AB 104 Introduction
September 20, 2015
Download the AB 104 Handbook (PDF)
On June 24, 2015 Governor Jerry Brown signed into law Assembly Bill 104, the major education trailer bill that accompanied the state’s 2015‐16 state budget. This measure includes the section that defines the state’s expectations for its new Adult Education Block Grant program.
This handbook provides a roadmap for both understanding the provisions of AB 104 as well as the initial expectations for the three‐year implementation plan. Additionally, this document provides the following summary of AB 104: overview; background; major changes to adult education; a summary of the AB 104 adult education provisions; actual language of relevant adult education/consortium provisions of AB 104; other AB 104 provisions that link to adult education; necessary initial actions that an individual consortium should consider based on the expectations of the state legislature and the Governor.
As background, Assembly Bill 104 is the major education trailer bill that accompanied Assembly Bill 93, the 2015‐16 state budget bill.

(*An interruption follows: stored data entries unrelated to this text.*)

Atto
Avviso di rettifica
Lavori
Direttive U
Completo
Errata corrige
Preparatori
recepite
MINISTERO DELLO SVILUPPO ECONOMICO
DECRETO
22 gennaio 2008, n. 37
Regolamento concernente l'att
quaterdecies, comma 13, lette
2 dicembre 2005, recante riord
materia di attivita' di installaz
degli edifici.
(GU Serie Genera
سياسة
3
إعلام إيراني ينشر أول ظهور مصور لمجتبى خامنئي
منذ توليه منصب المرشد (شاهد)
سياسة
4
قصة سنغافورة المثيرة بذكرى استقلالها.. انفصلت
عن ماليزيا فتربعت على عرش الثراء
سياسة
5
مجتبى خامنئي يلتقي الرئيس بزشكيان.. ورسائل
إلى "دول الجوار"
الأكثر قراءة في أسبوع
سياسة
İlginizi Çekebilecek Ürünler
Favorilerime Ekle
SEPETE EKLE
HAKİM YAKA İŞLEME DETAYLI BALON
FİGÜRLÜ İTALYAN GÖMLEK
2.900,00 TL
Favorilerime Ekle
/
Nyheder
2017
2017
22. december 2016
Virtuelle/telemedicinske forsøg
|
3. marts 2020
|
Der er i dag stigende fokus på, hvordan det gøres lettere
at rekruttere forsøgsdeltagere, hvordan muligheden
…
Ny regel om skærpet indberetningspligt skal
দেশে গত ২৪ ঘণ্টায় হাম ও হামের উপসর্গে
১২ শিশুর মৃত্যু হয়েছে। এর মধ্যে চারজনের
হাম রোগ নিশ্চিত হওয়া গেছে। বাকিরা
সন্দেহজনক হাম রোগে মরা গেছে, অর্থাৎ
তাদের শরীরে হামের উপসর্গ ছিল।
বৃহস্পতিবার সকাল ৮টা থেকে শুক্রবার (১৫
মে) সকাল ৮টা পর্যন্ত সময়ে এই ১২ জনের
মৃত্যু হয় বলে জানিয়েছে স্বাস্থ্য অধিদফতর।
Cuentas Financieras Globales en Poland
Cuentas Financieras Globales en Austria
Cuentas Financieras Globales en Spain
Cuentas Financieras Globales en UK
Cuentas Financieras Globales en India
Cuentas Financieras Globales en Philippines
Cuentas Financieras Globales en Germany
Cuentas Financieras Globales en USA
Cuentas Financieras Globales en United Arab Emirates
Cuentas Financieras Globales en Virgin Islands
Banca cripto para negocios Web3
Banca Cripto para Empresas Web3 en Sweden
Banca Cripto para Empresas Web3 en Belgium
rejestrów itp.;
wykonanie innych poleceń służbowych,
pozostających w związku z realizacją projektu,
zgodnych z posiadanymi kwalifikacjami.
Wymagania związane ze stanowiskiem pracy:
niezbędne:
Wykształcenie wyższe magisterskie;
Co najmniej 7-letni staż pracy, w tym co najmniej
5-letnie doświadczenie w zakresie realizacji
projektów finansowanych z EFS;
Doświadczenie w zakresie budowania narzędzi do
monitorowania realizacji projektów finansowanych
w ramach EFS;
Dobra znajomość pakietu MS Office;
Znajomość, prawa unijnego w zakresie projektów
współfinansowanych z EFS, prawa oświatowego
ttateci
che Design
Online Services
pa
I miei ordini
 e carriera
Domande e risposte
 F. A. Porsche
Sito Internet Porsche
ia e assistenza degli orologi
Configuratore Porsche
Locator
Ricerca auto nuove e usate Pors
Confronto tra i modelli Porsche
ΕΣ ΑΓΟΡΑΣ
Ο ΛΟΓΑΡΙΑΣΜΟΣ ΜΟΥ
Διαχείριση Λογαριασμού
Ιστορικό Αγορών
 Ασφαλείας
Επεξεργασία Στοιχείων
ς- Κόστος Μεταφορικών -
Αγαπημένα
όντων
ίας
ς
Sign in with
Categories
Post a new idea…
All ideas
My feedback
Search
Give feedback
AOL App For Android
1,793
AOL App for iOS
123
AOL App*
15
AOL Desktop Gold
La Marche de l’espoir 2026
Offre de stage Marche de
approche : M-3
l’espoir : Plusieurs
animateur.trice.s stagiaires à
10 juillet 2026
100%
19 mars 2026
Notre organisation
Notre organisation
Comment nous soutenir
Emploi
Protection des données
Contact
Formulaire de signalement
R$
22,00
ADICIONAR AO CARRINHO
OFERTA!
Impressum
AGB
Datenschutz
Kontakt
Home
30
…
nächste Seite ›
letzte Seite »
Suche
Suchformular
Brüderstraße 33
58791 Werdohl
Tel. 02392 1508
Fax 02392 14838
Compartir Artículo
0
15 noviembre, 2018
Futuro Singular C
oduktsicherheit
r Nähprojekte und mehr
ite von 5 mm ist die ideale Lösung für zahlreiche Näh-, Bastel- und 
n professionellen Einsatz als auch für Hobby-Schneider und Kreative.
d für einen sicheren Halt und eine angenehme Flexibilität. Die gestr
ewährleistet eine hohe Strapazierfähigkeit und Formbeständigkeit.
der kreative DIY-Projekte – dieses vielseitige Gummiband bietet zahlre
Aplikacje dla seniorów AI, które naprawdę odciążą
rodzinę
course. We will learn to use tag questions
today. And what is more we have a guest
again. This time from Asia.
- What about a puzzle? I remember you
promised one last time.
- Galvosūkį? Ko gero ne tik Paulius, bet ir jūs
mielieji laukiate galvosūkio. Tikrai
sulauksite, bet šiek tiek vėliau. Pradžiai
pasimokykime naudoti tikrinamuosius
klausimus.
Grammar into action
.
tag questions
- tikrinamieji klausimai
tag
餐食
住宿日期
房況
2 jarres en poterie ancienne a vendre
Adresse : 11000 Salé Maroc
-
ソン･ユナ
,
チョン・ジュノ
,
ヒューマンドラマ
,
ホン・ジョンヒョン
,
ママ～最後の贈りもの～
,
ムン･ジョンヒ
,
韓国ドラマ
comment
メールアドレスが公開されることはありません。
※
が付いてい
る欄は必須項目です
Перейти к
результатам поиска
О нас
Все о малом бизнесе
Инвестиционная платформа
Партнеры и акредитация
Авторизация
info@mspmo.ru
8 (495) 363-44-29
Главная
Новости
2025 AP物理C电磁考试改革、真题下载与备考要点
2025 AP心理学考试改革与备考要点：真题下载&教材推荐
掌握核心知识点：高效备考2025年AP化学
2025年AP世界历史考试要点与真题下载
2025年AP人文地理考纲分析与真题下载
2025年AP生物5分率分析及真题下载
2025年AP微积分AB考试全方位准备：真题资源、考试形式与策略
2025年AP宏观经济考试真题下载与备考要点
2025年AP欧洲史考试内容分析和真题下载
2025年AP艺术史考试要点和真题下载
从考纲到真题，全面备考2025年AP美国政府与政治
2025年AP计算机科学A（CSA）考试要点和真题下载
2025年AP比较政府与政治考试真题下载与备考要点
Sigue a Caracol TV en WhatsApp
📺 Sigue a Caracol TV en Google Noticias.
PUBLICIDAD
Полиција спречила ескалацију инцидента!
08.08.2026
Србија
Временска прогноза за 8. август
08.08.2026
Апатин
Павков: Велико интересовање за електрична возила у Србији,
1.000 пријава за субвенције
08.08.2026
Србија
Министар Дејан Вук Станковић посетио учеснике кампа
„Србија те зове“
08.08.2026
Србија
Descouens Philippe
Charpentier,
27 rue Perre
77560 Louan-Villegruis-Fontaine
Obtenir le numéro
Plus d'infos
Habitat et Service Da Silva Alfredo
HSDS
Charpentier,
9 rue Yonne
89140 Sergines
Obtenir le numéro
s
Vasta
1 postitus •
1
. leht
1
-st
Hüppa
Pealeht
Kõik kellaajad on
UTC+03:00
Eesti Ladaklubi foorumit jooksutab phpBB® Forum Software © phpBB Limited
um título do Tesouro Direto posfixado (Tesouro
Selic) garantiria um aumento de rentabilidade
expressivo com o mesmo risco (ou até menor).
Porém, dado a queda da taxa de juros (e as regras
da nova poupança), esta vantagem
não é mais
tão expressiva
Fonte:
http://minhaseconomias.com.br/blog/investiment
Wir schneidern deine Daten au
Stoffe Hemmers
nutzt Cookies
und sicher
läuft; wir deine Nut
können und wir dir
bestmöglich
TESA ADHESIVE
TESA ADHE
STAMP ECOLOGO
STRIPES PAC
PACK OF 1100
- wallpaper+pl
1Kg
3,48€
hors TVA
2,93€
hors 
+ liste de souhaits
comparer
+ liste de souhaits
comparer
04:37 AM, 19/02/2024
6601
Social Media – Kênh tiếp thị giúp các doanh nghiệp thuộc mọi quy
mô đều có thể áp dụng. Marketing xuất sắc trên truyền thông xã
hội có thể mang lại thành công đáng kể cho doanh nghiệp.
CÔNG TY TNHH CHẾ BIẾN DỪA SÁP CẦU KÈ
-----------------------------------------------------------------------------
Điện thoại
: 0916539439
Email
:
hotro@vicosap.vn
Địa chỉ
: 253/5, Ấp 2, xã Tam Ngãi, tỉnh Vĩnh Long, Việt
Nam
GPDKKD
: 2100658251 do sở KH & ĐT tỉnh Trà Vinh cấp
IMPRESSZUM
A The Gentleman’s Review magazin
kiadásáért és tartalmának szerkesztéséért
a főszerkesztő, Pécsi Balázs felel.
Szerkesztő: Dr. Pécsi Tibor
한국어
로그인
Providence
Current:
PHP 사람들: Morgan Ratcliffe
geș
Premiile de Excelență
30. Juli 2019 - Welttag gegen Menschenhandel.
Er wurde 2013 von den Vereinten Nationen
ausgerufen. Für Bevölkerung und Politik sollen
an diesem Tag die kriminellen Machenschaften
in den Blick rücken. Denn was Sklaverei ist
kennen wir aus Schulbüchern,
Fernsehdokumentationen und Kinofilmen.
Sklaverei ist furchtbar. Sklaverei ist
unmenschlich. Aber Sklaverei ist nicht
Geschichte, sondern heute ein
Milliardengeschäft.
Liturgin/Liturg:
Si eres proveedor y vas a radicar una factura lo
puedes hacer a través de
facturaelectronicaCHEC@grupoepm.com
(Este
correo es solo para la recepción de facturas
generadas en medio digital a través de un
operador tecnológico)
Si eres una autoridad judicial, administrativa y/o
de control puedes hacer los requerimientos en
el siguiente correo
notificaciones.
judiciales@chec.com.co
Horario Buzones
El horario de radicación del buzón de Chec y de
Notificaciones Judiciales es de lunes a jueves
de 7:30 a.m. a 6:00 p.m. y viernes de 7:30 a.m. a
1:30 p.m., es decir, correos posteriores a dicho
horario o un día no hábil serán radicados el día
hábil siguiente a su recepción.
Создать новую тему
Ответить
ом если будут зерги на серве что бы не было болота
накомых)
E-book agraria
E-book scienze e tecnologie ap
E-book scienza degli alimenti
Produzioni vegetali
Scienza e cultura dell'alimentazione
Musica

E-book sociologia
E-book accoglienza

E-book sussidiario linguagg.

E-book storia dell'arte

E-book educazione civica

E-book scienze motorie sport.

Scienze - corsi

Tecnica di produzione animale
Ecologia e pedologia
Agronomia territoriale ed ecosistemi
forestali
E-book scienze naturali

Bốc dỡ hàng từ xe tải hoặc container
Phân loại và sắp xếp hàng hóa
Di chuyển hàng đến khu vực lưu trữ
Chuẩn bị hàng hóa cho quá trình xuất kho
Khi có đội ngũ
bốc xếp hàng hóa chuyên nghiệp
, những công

AB 104 includes a segment on the enactment of the Adult Education Block Grant that represents the actualization of planning begun with the passage of Assembly Bill 86 in 2013. AB 86 provided $25 million to 70 consortia statewide to support the development of regional adult education consortium plans with a focus on expanding and improving opportunities for education and workforce services for adults.
Beginning July 1, 2013, K‐12 adult education programs were funded at the 2012‐13 level for two years. During this period, AB 86 consortia, consisting of school districts and community college districts, developed regional education and workforce service plans for adults. AB 86 also included the commitment of the state legislature to fund adult education at the conclusion of the planning period June 30, 2015.
The Adult Education Block Grant program in AB 104 represents the 2015/16 transition from the planning that took place with AB 86 to the actualization of a new California adult education program supported with $525 million, more than any other state in the nation.